OBJECTIF A
Recopiez à l'identique les entrées, depuis la ligne qui contient « 97, 1154, 346] » jusqu'à celle qui contient « table_cell 【交通安全類】 [162, 1160, 1154, 1284] », ces deux lignes comprises.

TEXTE EXTRAIT

------

Cette question de la productivité et donc de la compétitivité de nos entreprises dans une économie mondialisée est au centre d’un ouvrage au titre explicite : Capital contre travail.[11] Premier livre publié dans une collection « L’autre économie » qui se veut un outil de contestation de l’idéologie qu’est la pensée unique de l’économie libérale, ce texte est une réaction à l’enchaînement de mesures qui vont à l’encontre des intérêts des travailleurs salariés et qui sont contenues dans « le pacte de solidarité entre les générations » qui a été tout de suite suivi par un « pacte de compétitivité » qui lui-même était destiné à cadenasser le cadre de discussions de l’accord interprofessionnel. Ecrivant également dans un langage simple et accessible les auteurs démontrent combien aujourd’hui c’est la classe moyenne qui est de plus en plus touchée par le phénomène de paupérisation via la sous-traitance, la dégradation des conditions de travail, le stress, la multiplication des statuts atypiques (surtout pour les femmes), bref par le phénomène de la « flexiprécarité ». A nouveau, plus qu’économique, les raisons de cette évolution sont politiques dans la foulée du traité de Maastricht : « Chasse aux chômeurs, prolongation des carrières, élévation de l’âge de la pension, incitation des handicapés au travail… Ces politiques paraissent absurdes. Pourquoi rendre les travailleurs sans emploi responsables de leur situation, alors qu’il y a un manque manifeste d’offre de travail ? (…) absurdes, ces mesures ? Pas à l’aune de l’objectif de compétitivité, la philosophie fondamentale du processus de Lisbonne. De ce point du vue : parfaitement cohérentes. Tout s’éclaire. Rendre les sans emploi plus actifs dans leur recherche de travail, obliger les travailleurs « âgés » à rester sur le marché, inciter même les handicapés à être demandeurs d’emploi, tout cela participe à l’orientation fondamentale des autorités européennes en faveur des entreprises, à savoir augmenter l’offre de travail pour faire baisser son prix sur le marché »[12].

------

OBJECTIF B
Prolongez l'extrait sur l'ouvrage Capital contre travail à partir de sa dernière phrase.

------

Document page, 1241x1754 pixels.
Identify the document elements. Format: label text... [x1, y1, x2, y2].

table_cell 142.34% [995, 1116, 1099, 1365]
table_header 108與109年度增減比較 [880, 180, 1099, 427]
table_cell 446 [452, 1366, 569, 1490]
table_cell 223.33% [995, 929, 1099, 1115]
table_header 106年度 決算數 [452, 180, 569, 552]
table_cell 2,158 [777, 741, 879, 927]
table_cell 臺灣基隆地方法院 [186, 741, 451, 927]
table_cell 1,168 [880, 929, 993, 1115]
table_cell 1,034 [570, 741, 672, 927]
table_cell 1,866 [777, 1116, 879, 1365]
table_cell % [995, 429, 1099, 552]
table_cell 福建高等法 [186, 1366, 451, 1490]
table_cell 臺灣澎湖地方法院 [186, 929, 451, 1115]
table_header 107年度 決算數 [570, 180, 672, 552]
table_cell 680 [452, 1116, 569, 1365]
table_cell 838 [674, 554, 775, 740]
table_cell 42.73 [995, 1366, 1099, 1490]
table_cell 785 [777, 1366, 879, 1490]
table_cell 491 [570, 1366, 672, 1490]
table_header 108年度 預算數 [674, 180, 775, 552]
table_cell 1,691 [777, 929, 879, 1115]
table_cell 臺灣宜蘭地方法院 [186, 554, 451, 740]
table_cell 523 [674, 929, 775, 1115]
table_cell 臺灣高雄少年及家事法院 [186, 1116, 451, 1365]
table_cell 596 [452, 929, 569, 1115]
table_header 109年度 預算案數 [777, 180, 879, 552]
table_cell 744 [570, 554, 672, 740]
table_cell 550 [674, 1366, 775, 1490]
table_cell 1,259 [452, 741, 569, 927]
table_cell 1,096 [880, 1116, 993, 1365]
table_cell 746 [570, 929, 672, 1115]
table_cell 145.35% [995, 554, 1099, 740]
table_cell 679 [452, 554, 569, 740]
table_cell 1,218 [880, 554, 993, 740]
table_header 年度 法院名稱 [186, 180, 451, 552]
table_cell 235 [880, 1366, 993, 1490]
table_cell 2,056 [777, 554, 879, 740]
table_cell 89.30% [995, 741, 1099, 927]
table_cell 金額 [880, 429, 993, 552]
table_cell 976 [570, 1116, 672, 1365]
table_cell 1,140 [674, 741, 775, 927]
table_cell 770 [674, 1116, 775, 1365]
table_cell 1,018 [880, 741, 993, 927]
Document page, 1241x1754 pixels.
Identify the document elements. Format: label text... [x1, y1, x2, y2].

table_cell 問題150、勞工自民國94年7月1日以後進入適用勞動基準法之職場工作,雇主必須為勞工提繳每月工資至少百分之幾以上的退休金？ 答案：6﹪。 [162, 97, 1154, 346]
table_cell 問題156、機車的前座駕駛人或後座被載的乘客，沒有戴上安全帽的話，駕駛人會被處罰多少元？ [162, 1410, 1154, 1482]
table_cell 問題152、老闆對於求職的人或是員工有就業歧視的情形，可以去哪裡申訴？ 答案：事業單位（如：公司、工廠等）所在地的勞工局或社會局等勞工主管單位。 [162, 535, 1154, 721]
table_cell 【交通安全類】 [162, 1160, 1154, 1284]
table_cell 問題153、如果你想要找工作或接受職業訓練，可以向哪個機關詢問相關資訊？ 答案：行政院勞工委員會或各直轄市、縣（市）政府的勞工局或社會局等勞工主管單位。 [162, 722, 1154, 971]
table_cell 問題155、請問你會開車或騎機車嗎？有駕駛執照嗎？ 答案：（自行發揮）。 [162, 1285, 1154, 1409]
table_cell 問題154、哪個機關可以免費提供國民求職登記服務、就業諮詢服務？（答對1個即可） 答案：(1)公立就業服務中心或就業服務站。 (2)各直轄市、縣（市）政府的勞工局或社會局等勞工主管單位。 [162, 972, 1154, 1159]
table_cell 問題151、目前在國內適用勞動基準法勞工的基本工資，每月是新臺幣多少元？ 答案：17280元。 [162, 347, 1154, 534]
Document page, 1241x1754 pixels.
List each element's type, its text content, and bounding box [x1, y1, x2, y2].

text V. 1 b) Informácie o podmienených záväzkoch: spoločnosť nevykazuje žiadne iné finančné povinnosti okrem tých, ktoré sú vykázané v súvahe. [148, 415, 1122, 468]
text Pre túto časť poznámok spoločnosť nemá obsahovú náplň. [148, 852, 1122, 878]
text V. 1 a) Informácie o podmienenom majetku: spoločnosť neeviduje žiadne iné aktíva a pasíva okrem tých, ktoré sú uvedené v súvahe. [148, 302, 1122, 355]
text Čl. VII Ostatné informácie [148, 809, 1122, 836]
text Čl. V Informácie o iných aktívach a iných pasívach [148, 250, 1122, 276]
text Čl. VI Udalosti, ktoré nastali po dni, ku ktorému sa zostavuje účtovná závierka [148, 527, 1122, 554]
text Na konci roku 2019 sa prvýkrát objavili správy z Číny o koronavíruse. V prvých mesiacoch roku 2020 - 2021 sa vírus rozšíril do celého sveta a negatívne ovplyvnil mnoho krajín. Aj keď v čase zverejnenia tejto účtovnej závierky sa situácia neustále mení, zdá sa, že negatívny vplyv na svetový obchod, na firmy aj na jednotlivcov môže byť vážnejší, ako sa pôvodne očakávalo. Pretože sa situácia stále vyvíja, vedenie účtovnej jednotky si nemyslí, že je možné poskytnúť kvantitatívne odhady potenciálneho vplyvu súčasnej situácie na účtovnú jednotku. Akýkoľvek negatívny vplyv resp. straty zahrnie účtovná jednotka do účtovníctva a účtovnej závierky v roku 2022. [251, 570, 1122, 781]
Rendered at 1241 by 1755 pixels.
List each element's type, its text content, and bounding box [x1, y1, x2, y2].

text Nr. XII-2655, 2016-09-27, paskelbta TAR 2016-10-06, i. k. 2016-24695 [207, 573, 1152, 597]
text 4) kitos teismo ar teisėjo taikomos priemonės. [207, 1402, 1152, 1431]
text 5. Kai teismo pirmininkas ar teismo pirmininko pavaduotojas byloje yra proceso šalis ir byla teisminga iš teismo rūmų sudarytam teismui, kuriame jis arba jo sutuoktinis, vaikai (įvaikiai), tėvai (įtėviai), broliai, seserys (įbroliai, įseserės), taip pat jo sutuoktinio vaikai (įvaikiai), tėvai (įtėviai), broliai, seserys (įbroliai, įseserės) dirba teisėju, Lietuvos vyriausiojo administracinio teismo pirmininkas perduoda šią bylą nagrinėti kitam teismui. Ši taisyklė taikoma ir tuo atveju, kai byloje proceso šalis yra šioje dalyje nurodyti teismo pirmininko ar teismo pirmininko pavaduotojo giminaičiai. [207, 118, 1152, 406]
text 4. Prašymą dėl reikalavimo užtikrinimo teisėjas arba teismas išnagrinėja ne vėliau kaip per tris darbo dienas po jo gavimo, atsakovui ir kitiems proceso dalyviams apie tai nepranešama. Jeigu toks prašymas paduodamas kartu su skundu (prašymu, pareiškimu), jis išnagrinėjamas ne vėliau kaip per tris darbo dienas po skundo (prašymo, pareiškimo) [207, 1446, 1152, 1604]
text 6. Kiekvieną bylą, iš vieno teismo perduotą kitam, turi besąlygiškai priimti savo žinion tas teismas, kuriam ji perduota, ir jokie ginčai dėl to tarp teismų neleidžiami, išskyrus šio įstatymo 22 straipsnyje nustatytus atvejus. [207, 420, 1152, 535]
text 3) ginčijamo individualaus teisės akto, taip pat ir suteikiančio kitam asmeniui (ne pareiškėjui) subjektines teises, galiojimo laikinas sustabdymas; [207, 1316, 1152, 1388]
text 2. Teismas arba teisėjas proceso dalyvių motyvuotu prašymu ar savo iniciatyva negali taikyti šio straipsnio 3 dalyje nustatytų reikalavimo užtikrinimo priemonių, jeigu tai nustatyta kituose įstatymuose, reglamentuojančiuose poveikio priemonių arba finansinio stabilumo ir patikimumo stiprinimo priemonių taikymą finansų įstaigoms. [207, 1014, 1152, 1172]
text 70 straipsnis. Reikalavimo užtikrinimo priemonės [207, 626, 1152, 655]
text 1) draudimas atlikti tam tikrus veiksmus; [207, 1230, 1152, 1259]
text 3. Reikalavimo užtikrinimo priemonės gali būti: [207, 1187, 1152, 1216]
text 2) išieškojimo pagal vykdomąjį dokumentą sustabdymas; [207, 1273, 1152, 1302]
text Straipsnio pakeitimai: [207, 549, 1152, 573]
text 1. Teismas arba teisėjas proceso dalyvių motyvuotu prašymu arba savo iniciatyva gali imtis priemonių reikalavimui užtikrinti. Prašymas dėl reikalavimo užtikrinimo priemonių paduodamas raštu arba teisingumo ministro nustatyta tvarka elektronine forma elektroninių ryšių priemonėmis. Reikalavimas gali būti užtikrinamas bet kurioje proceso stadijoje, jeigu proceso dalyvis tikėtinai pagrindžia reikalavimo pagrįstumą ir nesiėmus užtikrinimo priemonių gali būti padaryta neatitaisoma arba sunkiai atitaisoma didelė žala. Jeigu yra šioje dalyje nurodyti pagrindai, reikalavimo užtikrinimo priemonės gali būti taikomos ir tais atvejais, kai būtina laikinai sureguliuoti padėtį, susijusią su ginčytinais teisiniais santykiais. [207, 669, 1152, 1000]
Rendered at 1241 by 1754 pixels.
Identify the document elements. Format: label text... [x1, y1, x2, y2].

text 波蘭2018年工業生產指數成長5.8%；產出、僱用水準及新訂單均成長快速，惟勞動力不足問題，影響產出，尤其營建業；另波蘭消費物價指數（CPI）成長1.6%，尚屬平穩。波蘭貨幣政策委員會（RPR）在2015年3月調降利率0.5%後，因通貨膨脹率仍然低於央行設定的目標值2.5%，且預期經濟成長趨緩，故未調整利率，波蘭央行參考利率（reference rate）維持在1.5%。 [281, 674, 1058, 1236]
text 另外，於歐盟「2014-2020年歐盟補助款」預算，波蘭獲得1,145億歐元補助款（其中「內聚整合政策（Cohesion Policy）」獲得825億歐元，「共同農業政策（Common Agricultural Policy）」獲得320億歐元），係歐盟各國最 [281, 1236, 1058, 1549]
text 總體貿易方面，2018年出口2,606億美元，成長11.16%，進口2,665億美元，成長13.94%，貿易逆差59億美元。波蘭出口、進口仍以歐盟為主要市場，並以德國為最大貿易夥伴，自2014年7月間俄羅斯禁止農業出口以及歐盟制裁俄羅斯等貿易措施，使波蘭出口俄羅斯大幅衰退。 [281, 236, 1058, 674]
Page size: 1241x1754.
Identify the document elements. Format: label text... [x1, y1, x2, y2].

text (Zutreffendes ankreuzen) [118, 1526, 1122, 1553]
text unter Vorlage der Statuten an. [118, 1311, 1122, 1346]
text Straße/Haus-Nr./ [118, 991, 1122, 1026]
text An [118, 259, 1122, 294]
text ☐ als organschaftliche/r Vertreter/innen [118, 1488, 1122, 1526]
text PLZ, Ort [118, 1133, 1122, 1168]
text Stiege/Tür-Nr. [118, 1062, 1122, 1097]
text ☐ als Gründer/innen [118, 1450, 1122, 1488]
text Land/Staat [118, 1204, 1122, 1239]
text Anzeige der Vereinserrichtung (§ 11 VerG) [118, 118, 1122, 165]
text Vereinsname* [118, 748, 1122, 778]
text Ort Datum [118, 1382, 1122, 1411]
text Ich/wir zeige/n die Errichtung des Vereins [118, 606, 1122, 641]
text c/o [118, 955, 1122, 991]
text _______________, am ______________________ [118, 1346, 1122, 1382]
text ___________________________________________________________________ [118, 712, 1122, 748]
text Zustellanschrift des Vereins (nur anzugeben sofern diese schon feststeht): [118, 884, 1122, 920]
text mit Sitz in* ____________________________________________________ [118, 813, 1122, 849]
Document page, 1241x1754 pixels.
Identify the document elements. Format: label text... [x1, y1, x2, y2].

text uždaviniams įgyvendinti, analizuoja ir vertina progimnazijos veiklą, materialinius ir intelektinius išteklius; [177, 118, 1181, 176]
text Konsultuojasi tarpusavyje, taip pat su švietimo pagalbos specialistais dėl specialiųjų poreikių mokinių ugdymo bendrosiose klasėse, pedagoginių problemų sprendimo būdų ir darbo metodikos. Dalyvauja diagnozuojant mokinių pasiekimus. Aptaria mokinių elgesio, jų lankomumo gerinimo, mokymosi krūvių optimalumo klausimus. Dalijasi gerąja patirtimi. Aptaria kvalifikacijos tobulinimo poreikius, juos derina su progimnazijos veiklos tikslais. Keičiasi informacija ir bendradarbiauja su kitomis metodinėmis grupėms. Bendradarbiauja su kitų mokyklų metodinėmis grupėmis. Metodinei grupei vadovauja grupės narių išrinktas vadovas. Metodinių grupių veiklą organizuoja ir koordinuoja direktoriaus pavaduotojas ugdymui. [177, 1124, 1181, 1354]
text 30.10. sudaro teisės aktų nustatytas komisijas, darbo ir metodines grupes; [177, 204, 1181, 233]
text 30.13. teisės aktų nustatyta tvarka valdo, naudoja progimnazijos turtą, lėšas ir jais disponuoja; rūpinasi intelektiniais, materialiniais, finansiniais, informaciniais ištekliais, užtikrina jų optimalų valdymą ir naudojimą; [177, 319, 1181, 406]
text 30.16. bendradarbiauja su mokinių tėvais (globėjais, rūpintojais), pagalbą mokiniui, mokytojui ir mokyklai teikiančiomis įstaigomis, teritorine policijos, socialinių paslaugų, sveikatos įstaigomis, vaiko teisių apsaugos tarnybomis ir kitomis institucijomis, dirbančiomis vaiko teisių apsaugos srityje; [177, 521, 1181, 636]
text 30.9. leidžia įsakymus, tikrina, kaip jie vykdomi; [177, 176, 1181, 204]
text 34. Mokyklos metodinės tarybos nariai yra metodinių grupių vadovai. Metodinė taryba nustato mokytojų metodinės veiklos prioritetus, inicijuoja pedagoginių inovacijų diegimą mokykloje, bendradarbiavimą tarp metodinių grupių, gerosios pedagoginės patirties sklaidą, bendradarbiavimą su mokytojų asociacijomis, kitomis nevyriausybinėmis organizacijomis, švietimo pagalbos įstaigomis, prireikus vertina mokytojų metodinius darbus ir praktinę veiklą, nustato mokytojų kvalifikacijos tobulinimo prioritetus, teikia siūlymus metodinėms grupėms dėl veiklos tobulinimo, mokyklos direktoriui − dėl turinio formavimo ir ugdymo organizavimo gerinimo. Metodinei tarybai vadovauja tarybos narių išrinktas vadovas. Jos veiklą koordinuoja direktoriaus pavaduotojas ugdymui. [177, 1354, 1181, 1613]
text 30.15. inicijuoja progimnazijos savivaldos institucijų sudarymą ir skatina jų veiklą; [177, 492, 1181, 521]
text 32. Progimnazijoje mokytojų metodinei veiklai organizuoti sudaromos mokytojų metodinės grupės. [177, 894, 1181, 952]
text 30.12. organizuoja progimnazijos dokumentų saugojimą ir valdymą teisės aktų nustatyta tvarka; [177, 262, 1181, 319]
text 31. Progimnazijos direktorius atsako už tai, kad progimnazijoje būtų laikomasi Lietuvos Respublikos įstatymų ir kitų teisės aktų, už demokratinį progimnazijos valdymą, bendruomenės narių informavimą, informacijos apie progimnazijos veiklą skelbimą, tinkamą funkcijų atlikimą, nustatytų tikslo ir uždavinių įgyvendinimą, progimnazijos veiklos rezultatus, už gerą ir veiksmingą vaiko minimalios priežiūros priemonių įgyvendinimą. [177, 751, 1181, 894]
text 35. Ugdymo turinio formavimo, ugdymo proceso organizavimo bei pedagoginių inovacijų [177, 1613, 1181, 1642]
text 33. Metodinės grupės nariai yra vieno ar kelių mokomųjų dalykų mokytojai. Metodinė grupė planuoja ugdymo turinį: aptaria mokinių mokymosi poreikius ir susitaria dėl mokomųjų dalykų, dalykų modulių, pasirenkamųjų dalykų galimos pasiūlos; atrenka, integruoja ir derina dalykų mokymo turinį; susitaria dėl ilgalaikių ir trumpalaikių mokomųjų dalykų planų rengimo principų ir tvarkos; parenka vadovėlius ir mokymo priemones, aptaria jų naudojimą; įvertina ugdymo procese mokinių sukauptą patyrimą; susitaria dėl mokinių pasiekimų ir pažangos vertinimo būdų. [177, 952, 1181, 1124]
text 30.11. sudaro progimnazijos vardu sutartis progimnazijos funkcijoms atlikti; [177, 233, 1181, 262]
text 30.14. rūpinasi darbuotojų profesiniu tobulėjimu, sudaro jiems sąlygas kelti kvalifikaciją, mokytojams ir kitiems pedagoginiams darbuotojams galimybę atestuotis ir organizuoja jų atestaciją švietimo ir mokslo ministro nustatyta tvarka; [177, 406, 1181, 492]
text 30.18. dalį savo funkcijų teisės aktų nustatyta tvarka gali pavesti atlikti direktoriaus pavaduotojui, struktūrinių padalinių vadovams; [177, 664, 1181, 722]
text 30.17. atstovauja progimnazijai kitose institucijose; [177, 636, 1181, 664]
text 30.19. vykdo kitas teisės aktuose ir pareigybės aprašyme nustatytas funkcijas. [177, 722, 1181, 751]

------

RÉSULTAT A
table_cell 問題150、勞工自民國94年7月1日以後進入適用勞動基準法之職場工作,雇主必須為勞工提繳每月工資至少百分之幾以上的退休金？ 答案：6﹪。 [162, 97, 1154, 346]
table_cell 問題156、機車的前座駕駛人或後座被載的乘客，沒有戴上安全帽的話，駕駛人會被處罰多少元？ [162, 1410, 1154, 1482]
table_cell 問題152、老闆對於求職的人或是員工有就業歧視的情形，可以去哪裡申訴？ 答案：事業單位（如：公司、工廠等）所在地的勞工局或社會局等勞工主管單位。 [162, 535, 1154, 721]
table_cell 【交通安全類】 [162, 1160, 1154, 1284]

RÉSULTAT B
Un processus irréversible ?
Permettre aux gens de comprendre le monde dans lequel ils vivent est un enjeu démocratique fondamental. Les débats sur la constitution européenne et sur la directive Bolkenstein sont emblématiques à ce propos. Pour les trois auteurs il s’agit là de la première piste de solution. La deuxième est clairement la relance d’un processus de réduction du temps de travail. Enfin, face aux poids des multinationales les Conseils d’entreprises européens efficaces sont préconisés. « Ce n’est, tout cela, qu’un début. Plus de vingt ans d’économie libérale pèsent sur le mouvement ouvrier. C’est une pente qu’on ne remontera pas de sitôt, un rapport de forces qu’on n’inversera pas d’un tournemain. Mais, on l’a dit, il y a des frémissements, des signes indiquant que la conjoncture change. »[13].
Et dans ce travail, la laïcité, grâce à la méthode du libre-examen qui exige de ceux qui la pratiquent de se détacher de tout dogme et de toujours faire preuve d’esprit critique non seulement sur les questions religieuses mais également sur les questions socio-économiques, a certainement un rôle à jouer plus important qu’aujourd’hui.
[1] Pascal Durand, sous la direction de, Les nouveaux mots du pouvoir. Abécédaire critique. Sur l’importance des mots, voir O. Starquit Les mots du pouvoir… le pouvoir des mots in Le revue Aide-mémoire n°39 de janvier-février-mars 2007 p.5
[2] www.lmsi.net
[3] Economie belge de 1945 à 2005. Histoire non écrite, Bruxelles, Attac Bx2–FGTB Bx-CSC BX, 2006
[4] Brochure « simplifiée », p.20.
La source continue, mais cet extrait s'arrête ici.